Update the lines between the one containing "text 1. выделена" and the one containing "text так повторяется", inclusive, replacing "алгоритмизации" with "программирования" and leaving everything else unchanged. Give only those lines.

++++++

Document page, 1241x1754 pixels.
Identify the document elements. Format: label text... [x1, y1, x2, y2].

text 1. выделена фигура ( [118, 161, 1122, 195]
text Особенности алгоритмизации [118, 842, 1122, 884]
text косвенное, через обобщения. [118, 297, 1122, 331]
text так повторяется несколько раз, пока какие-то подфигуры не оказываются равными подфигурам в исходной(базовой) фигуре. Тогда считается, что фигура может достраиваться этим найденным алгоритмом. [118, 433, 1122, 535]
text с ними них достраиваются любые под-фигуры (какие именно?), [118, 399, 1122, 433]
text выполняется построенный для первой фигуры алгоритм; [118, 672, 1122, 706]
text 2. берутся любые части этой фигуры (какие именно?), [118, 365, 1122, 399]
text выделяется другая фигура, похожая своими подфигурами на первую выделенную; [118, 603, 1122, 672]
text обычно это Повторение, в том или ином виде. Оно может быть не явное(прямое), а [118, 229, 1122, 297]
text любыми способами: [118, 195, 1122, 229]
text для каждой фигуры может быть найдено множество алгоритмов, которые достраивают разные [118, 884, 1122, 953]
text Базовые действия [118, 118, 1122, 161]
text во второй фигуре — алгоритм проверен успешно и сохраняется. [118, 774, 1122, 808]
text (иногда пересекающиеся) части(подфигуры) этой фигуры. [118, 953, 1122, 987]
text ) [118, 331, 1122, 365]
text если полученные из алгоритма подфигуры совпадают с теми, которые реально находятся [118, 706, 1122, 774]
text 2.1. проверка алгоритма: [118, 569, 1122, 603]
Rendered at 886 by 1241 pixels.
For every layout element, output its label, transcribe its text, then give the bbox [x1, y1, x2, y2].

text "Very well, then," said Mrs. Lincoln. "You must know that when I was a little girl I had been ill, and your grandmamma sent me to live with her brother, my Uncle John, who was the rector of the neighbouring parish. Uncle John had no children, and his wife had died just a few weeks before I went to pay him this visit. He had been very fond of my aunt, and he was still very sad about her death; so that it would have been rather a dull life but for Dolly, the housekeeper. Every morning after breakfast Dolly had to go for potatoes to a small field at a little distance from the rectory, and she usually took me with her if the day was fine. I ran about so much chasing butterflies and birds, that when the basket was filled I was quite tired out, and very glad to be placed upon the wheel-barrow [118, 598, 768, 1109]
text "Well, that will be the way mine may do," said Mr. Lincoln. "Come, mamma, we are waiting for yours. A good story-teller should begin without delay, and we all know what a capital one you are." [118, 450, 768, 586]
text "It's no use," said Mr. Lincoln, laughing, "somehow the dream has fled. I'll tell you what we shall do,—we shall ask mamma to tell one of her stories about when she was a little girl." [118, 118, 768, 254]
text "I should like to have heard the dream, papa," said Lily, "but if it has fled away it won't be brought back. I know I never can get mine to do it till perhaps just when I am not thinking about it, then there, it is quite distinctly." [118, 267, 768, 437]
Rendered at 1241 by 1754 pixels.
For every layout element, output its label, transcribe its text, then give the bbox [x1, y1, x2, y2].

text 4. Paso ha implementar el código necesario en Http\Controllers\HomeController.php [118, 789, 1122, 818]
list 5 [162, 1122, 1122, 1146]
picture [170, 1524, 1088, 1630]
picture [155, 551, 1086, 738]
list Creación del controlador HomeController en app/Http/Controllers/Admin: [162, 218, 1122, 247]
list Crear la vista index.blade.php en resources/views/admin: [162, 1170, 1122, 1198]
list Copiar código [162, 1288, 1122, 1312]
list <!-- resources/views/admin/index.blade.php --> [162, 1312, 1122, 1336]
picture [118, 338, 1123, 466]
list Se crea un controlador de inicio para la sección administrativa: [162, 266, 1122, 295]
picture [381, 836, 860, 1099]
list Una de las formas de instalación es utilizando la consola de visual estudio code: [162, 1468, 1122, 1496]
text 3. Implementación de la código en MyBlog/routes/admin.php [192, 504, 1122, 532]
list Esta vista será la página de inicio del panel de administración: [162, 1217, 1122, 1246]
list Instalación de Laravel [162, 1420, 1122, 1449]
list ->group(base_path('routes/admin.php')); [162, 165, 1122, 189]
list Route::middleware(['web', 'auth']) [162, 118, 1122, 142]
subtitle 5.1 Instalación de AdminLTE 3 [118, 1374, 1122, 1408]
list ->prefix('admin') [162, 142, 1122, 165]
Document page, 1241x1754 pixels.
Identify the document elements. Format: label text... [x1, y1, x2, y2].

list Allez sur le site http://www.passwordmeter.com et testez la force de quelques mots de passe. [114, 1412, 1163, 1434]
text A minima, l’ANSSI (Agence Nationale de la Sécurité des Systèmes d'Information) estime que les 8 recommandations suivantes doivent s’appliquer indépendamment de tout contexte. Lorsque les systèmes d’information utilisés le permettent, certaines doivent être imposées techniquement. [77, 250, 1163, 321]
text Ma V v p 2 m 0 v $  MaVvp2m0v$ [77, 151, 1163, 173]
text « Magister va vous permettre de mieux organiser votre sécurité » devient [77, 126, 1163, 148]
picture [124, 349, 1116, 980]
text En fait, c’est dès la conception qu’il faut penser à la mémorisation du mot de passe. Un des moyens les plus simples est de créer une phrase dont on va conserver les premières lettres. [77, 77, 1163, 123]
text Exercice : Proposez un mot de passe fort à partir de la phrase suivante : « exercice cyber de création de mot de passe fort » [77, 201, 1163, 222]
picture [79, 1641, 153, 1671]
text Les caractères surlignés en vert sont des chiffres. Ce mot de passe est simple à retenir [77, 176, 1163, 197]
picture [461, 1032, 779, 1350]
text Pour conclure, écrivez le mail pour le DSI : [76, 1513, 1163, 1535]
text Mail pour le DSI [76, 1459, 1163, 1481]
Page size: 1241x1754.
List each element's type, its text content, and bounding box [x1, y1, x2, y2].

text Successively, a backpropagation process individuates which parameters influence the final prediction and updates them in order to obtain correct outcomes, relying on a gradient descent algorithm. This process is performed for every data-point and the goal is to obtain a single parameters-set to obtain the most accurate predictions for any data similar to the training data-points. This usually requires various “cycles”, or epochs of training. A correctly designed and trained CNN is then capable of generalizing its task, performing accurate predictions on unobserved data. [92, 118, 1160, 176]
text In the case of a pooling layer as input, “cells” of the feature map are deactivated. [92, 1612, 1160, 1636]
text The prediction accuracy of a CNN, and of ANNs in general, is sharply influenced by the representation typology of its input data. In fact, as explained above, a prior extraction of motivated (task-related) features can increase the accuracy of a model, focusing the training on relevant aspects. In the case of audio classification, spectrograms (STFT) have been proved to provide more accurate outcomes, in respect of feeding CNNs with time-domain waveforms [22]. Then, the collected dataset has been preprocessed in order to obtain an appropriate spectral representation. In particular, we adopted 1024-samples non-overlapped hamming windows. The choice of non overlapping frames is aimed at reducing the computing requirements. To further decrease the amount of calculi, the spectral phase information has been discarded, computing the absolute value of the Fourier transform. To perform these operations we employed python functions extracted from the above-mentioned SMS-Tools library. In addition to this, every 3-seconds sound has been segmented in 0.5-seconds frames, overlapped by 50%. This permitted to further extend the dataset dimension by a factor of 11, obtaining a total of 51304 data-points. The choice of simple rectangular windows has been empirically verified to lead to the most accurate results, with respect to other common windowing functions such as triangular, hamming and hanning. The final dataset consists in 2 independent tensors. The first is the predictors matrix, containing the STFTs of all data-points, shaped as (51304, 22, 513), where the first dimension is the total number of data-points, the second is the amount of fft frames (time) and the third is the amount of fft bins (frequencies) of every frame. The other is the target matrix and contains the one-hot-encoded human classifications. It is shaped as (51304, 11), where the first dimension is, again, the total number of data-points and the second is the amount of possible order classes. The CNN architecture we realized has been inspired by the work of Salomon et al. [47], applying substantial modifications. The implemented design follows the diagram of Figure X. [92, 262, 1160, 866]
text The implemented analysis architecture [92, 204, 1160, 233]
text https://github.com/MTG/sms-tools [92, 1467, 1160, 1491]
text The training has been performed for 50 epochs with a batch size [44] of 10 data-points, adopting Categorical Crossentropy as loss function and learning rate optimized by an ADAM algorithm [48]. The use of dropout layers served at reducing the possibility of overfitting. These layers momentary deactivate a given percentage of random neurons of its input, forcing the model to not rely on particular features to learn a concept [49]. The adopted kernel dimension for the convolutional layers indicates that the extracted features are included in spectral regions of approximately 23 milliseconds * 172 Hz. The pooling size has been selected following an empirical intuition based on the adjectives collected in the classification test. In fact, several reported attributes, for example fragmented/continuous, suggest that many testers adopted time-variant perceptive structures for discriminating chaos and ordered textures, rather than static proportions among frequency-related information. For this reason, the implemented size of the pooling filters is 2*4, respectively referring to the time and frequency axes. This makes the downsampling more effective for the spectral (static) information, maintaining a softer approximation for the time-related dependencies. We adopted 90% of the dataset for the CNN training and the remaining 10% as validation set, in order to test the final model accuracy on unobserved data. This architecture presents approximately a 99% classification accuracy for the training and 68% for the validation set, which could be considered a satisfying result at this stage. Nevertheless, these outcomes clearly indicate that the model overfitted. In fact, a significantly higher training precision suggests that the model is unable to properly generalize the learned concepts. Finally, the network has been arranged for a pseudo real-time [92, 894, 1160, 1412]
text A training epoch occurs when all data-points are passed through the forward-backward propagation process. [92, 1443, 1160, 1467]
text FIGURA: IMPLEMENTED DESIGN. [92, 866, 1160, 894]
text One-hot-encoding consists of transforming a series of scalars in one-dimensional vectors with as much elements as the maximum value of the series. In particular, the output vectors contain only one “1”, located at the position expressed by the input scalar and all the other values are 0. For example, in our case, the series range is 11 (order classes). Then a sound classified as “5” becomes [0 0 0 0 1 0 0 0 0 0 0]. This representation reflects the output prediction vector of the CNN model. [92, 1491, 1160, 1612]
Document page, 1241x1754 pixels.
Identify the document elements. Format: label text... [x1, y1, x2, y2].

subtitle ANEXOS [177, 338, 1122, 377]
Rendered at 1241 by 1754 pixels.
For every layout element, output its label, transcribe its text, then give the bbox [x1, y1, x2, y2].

++++++

● CORRECT RESULT:
text 1. выделена фигура ( [118, 161, 1122, 195]
text Особенности программирования [118, 842, 1122, 884]
text косвенное, через обобщения. [118, 297, 1122, 331]
text так повторяется несколько раз, пока какие-то подфигуры не оказываются равными подфигурам в исходной(базовой) фигуре. Тогда считается, что фигура может достраиваться этим найденным алгоритмом. [118, 433, 1122, 535]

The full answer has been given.